Dans le remake de King vidor, j'ai été frappée à quel point la mise en scène suit visuellement pas à pas l'original. Vidor a néanmoins supprimé le prologue original sur Stephen Dallas. Il faut dire que John Boles est un interprète guindé et qui n'inspire pas beaucoup de sympathie. Le film est re-centré sur Stella/Stanwyck. Contrairement à Belle Bennett, ses circonstances familiales ne sont pas sordides. Son père et son frère travaillent et sa mère s'occupe de la maison. On sent une arriviste qui veut sortir de son milieu. Elle fait de son mieux pour attirer Stephen Dallas en s'habillant avec goût (un goût qu'elle oublie totalement par la suite). Stanwyck est une interprète extraordinaire et c'est elle qui porte le film. Elle-même issue d'une famille pauvre de Brooklyn, elle comprenait bien ce que voulait dire la différence de classe. Mais, en 1937, la société américaine a évolué. Et le milieu de Stephen Dallas paraît maintenant essentiellement guindé, prétentieux et snob. Le public ne peut qu'être derrière Stella, qui malgré sa vulgarité et son manque de manière, est un personnage sincère et aimant. Quant à Laurel, Anne Shirley -âgée de 19 ans- n'est guère convaincante en gamine de 12-13 ans.
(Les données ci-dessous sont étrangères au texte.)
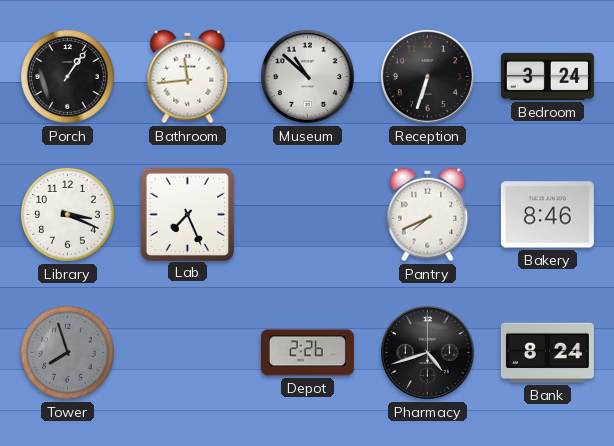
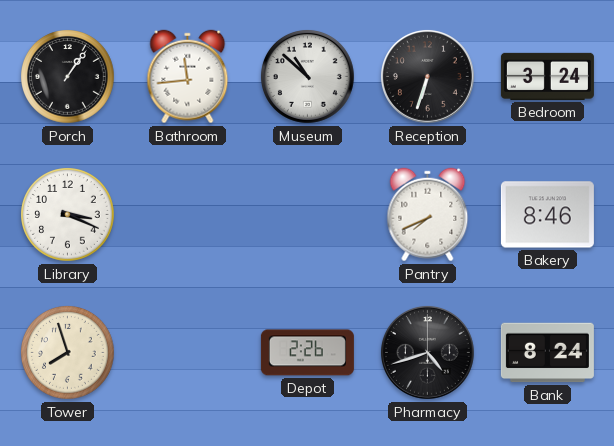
Lab: 7:26 -> none
Tower dial: grey -> cream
Pour Ed Munn, Alan Hale fait son numéro habituel de cabot. Il est un peu moins crasseux que Jean Hersholt. Ce qui frappe de prime abord, c'est l'embourgeoisement du film. Stella a maintenant une bonne (noire) et les décors et costumes sont nettement plus 'riches' que ceux de la version muette qui font dans la sobriété. Evidemment, la garde-robe ridicule de Stella est conservée (et d'ailleurs pas mal copiée sur les costumes de 1925). Mais, on ressent un léger malaise en voyant Stanwyck attifée comme une poule. Un peu plus de sobriété aurait été de mise. Stanwyck paraît trop fine et intelligente pour s'habiller de la sorte alors que Bennett nous présentait une descente aux enfers tout à fait crédible, étant même poussée au suicide par haine de soi (une séquence non reprise dans le remake). Une des scènes principales est reprise à l'identique dans le film de Vidor : Stella va trouver la nouvelle femme de Stephen, Helen Morrison. Elle lui demande prendre sa fille avec elle et de lui permettre ainsi de rejoindre la bonne société.


Le final avec sa fenêtre illuminée montrant le mariage de Laurel avec un fils de bonne société a une tonalité différente dans les deux films. Stanwyck s'éloigne sous la pluie avec un sourire triomphant aux lèvres: si elle n'a pas réussi à monter dans la société, sa fille, elle, l'a fait. Chez King, il n'y a même pas cet optimisme. Stella s'éloigne et disparaît dans l'obscurité.


Pour conclure, ces deux productions reflètent leur époque. En 1925, le film comporte des extérieurs et une partie en studio alors qu'en 1937, tout le film est réalisé en studio. Le premier film est plus naturaliste et une oeuvre de cinéaste. Le second est une production de prestige -très policée- pour faire briller Stanwyck où Vidor n'intervient que fort peu en tant que réalisateur. Il serait bien que MGM nous offre un jour une édition double de ces deux films. On peut toujours rêver! mais en attendant, Stella Dallas (1925) est disponible en DVD-R chez Sunrise Silents.